* Excerpted text *
━━━━━━━━━━

Notwithstanding the foregoing, Rights held by the Acquiring Person or any
Associate or Affiliate thereof or certain transferees will be null and void and
no longer be transferable.

         The Company may at its option substitute for a share of Common Stock
issuable upon the exercise of Rights in accordance with this paragraph such
number or fractions of shares of Preferred Stock having an aggregate current
market value equal to the Current Market Price of a share of Common Stock. In
the event that insufficient shares of Common Stock are available to permit the
exercise in full of the Rights in accordance with the foregoing paragraph, the
Board of Directors shall, to the extent permitted by applicable law and any
material agreements then in effect to which the Company is a party, (A)
determine the excess (such excess, the "Spread") of (1) the value of the shares
of Common Stock issuable upon the exercise of a Right in accordance with this
paragraph (the "Current Value") over (2) the Purchase Price, and (B) with
respect to each Right (other than Rights which have become void pursuant to the
foregoing paragraph), make adequate provision to substitute for the shares of
Common Stock issuable in accordance with this paragraph upon exercise of the
Right and payment of the Purchase Price, (1) cash, (2) a reduction in such
Purchase Price, (3) shares of Preferred Stock or other equity securities of the


                                        5
<PAGE>   6
Company (including, without limitation, shares or fractions of shares of
preferred stock which, by virtue of having dividend, voting and liquidation
rights substantially comparable to those of the shares of Common Stock, are
deemed in good faith by the Board of Directors to have substantially the same
value as the shares of Common Stock, (4) debt securities of the Company, (5)
other assets, or (6) any combination of the foregoing, having a value which,
when added to the value of the shares of Common Stock actually issued upon
exercise of such Right, shall have an aggregate value equal to the Current Value
(less the amount of any reduction in such Purchase Price); provided, however,
that if the Company shall not make adequate provision to deliver value pursuant
to clause (B) above within thirty (30) days following the Flip-In Event, then
the Company shall be obligated to deliver, to the extent permitted by applicable
law and any material agreements then in effect to which the Company is a party,
upon the surrender for exercise of a Right and without requiring payment of such
Purchase Price, shares of Common Stock (to the extent available), and then, if
necessary, such number or fractions of shares of Preferred Stock (to the extent
available) and then, if necessary, cash, which shares and/or cash have an
aggregate value equal to the Spread. Rights are not exercisable following the
occurrence of the events set forth in the foregoing paragraph until the
expiration of the period during which the Rights may be redeemed as described
below.

━━━━━━━━━━

* Directive a *
Reproduce, word for word, the rows that follow, from their first line through the line containing "Detection: Source Extractor", both ends included. Leave the pictures out of your answer.

* Dataset rows *
━━━━━━━━━━

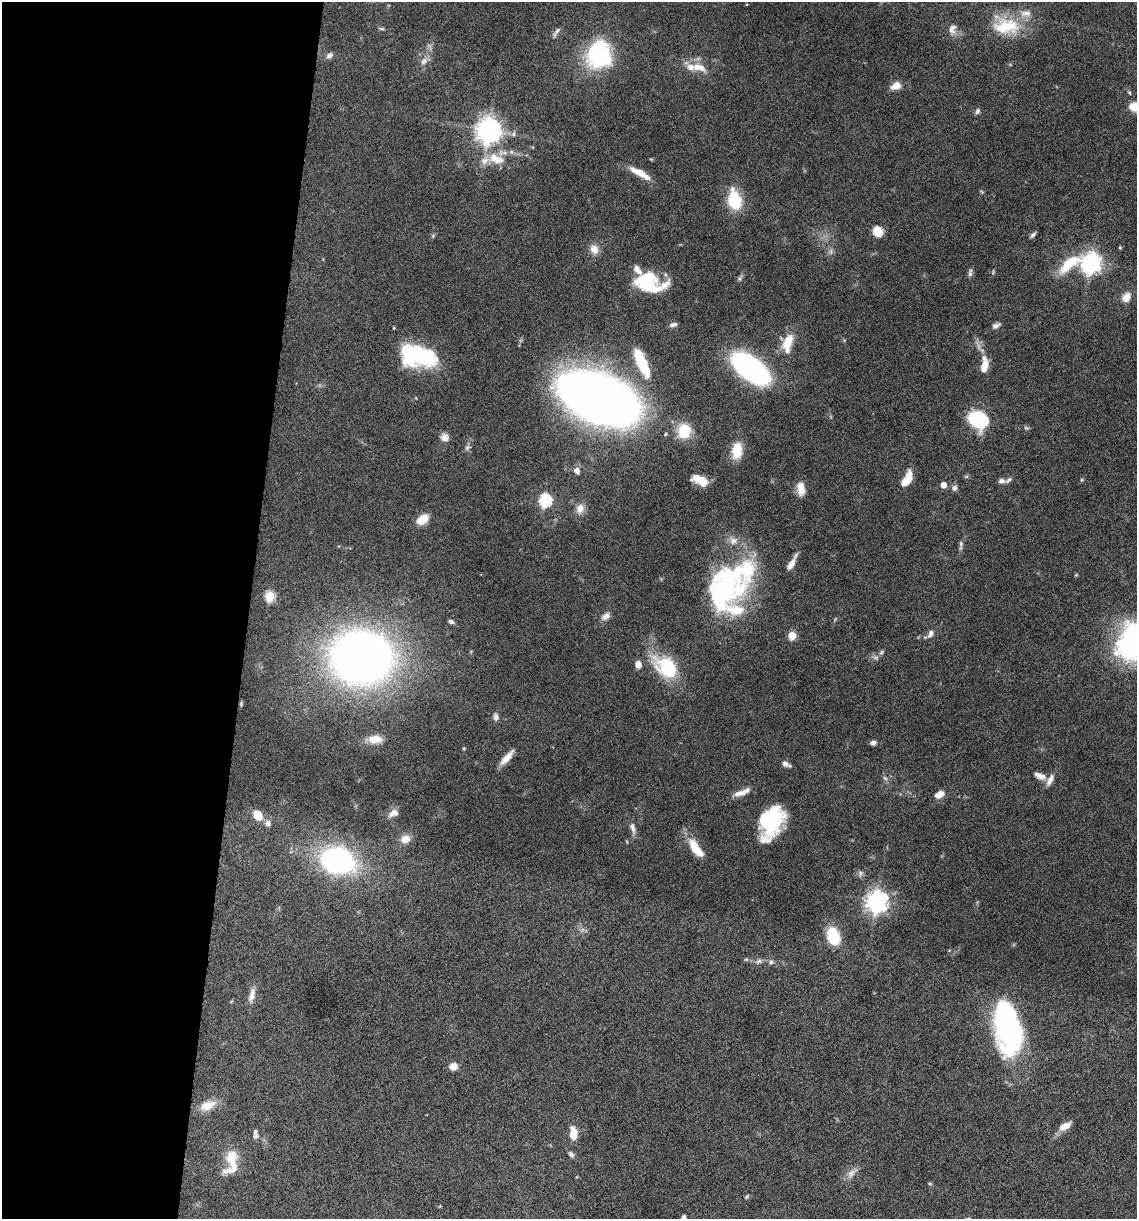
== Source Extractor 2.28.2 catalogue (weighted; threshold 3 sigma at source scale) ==
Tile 5 of 4 x 4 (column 1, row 2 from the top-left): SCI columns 236-1370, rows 2435-3651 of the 4893 x 4871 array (HDU 1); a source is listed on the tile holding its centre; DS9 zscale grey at full resolution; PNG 1139 x 1221 px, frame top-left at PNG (2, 2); no overlay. Shown black and unused: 22% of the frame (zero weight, under 10 of 20 exposures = <1% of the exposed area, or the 3 px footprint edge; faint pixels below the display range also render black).
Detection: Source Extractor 2.28.2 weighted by HDU 2 'WHT'; one run over the whole footprint, this tile lists its part. Background 0.0424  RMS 0.0026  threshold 0.0105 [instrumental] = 3 sigma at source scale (4.09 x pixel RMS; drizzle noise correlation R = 1.36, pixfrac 0.8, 0.05/0.05 arcsec/px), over >= 5 px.
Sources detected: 122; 3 too faint to see at this stretch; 7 inside a brighter object's white glare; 1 long thin detection or spike segment (spike, bleed or trail) — not listed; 15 inside a brighter listed object's ellipse — not listed separately; the other 96 listed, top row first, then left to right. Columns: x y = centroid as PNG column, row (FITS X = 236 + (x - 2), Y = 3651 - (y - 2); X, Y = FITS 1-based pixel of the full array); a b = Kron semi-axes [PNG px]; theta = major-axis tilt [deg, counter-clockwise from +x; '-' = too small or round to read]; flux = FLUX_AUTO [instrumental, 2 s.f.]
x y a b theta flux
1006 26 38 23 -7 11
952 29 14 10 79 1.7
329 55 10 7 34 0.87
599 55 20 18 80 32
424 61 12 7 46 1.2
699 67 24 11 -19 3.3
896 86 12 8 22 2.1
1134 107 9 7 0 4.9
977 111 7 6 - 0.59
488 130 8 8 - 240
496 159 26 14 -18 5.2
640 173 26 7 -29 3.6
734 200 26 16 -78 7.9
878 232 9 7 -59 5.2
1033 235 9 4 44 0.53
1120 247 4 4 - 0.27
594 249 13 10 -60 2
1091 262 7 6 - 110
1069 263 49 17 24 9.4
970 273 11 5 78 0.66
740 278 7 4 72 0.42
648 282 25 16 -15 18
1126 297 13 10 50 2.3
673 325 9 5 14 0.78
996 325 11 6 23 0.84
788 343 24 11 76 4.8
415 355 38 21 -20 20
642 364 34 12 -64 8.1
984 367 12 6 72 3.2
750 368 31 15 -37 61
599 399 51 28 -22 330
978 419 15 11 -31 22
1026 428 6 5 - 0.38
684 431 18 15 87 5.6
445 437 11 10 - 1.4
737 451 16 10 84 5.7
577 471 8 7 - 1.1
966 477 6 4 0 0.32
907 479 17 8 62 4
700 480 16 8 -23 4.4
1001 481 10 6 -1 0.81
943 485 4 4 - 2.5
801 488 16 8 -83 2.7
954 488 8 6 47 0.73
545 500 6 6 - 28
580 509 14 11 76 1.9
423 519 12 9 36 3.7
961 543 9 5 -81 0.58
791 564 17 7 57 1.8
724 586 47 46 - 40
269 596 5 5 - 15
606 616 12 8 37 1.3
451 622 6 5 - 0.64
931 634 11 7 57 1.1
792 636 5 5 - 7.4
1133 642 48 36 85 36
881 652 7 5 67 0.45
361 657 34 30 -3 250
876 657 9 4 -8 0.56
669 672 45 21 -32 11
241 704 5 4 - 0.26
496 717 9 7 -82 0.86
375 739 19 10 0 3.3
873 743 6 5 - 0.9
464 748 5 3 - 0.22
507 758 20 6 48 2.3
785 764 9 7 -30 0.93
1040 776 16 8 -26 1.8
885 778 8 4 -36 0.46
741 793 19 8 14 1.9
939 794 10 6 31 2.2
393 813 14 8 23 1.6
258 815 9 7 -56 4.3
772 820 34 16 69 17
268 823 7 7 - 1.1
633 828 15 6 -74 1.2
405 839 13 11 20 2.1
696 848 22 8 -54 5.7
337 860 28 21 -12 50
877 902 8 7 - 160
833 936 20 13 -71 7.7
759 961 8 6 16 0.69
771 962 7 6 - 0.57
252 992 15 8 63 1.6
1008 1028 46 22 -78 58
453 1066 7 7 - 2.2
207 1105 23 11 21 3.2
1065 1126 16 8 28 2.2
573 1133 15 8 -89 3.4
255 1136 9 8 - 0.88
571 1154 10 6 -46 0.65
231 1158 24 15 -83 5.1
851 1173 14 9 51 1.6
930 1184 5 3 - 0.26
746 1197 7 4 49 0.32
684 1217 4 4 - 0.86
Isophote crosses this tile's border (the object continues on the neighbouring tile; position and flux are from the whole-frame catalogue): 3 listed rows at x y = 1134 107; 1133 642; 684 1217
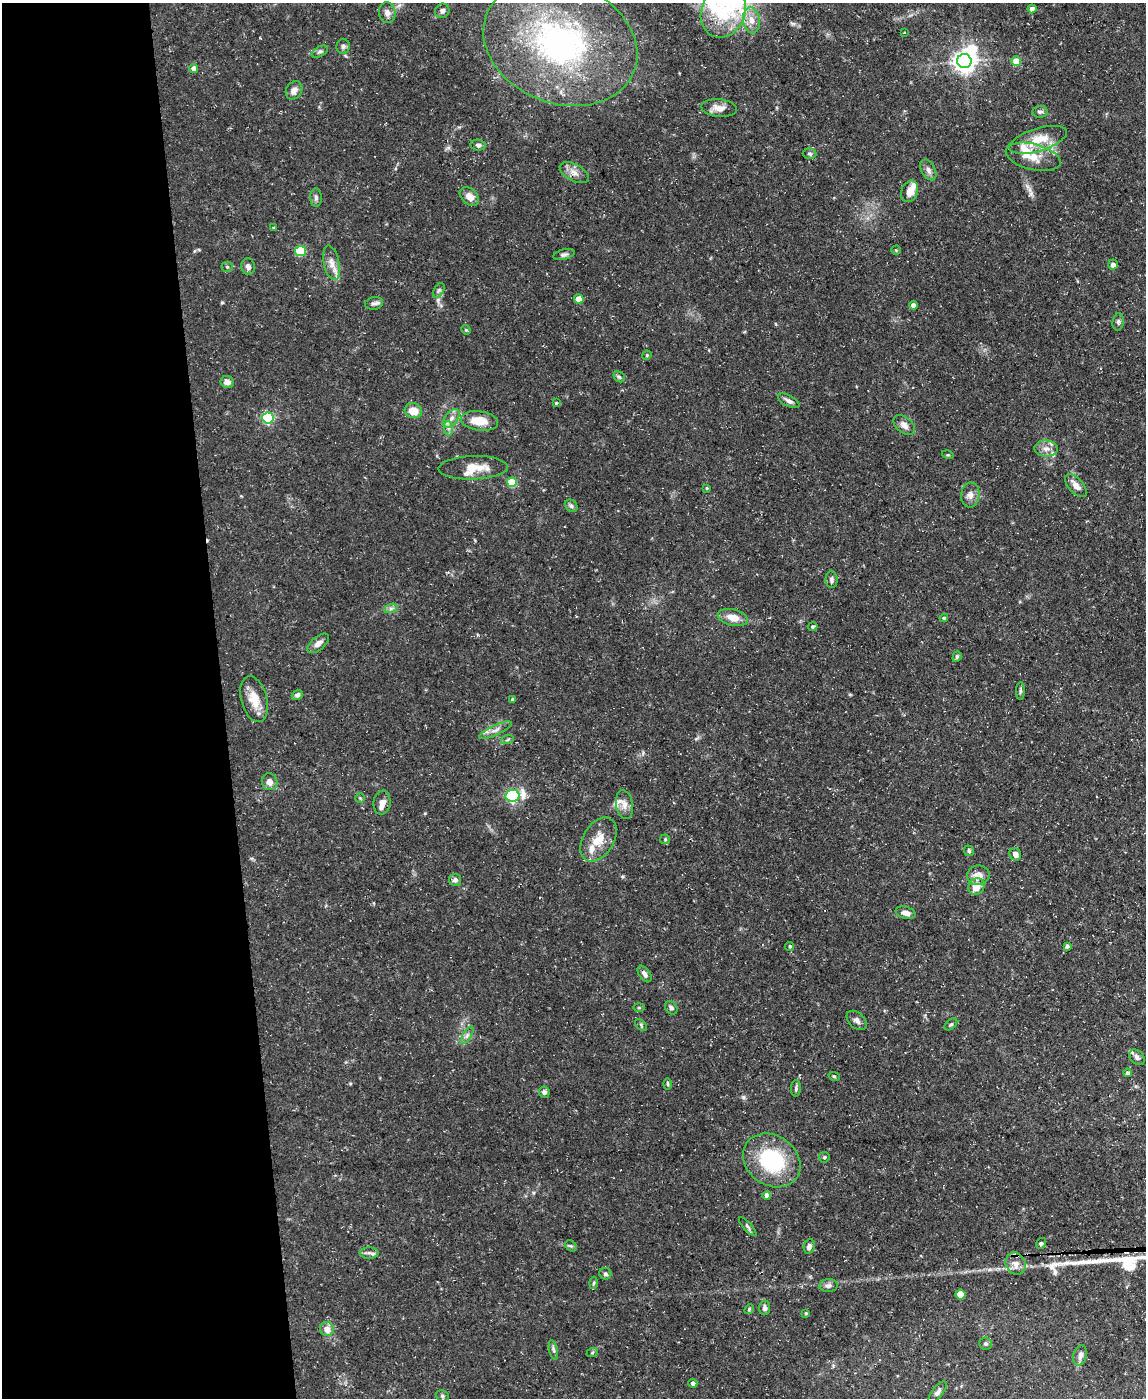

━━━━━━━━━━

* Directive b *
Write out the passage on stock purchase rights word for word, from "The Company may" to "a party, (A)".

* Finished answer a *
== Source Extractor 2.28.2 catalogue (weighted; threshold 3 sigma at source scale) ==
Tile 5 of 4 x 4 (column 1, row 2 from the top-left): SCI columns 236-1370, rows 2435-3651 of the 4893 x 4871 array (HDU 1); a source is listed on the tile holding its centre; DS9 zscale grey at full resolution; PNG 1139 x 1221 px, frame top-left at PNG (2, 2); no overlay. Shown black and unused: 22% of the frame (zero weight, under 10 of 20 exposures = <1% of the exposed area, or the 3 px footprint edge; faint pixels below the display range also render black).
Detection: Source Extractor 2.28.2 weighted by HDU 2 'WHT'; one run over the whole footprint, this tile lists its part. Background 0.0424  RMS 0.0026  threshold 0.0105 [instrumental] = 3 sigma at source scale (4.09 x pixel RMS; drizzle noise correlation R = 1.36, pixfrac 0.8, 0.05/0.05 arcsec/px), over >= 5 px.

* Finished answer b *
The Company may at its option substitute for a share of Common Stock
issuable upon the exercise of Rights in accordance with this paragraph such
number or fractions of shares of Preferred Stock having an aggregate current
market value equal to the Current Market Price of a share of Common Stock. In
the event that insufficient shares of Common Stock are available to permit the
exercise in full of the Rights in accordance with the foregoing paragraph, the
Board of Directors shall, to the extent permitted by applicable law and any
material agreements then in effect to which the Company is a party, (A)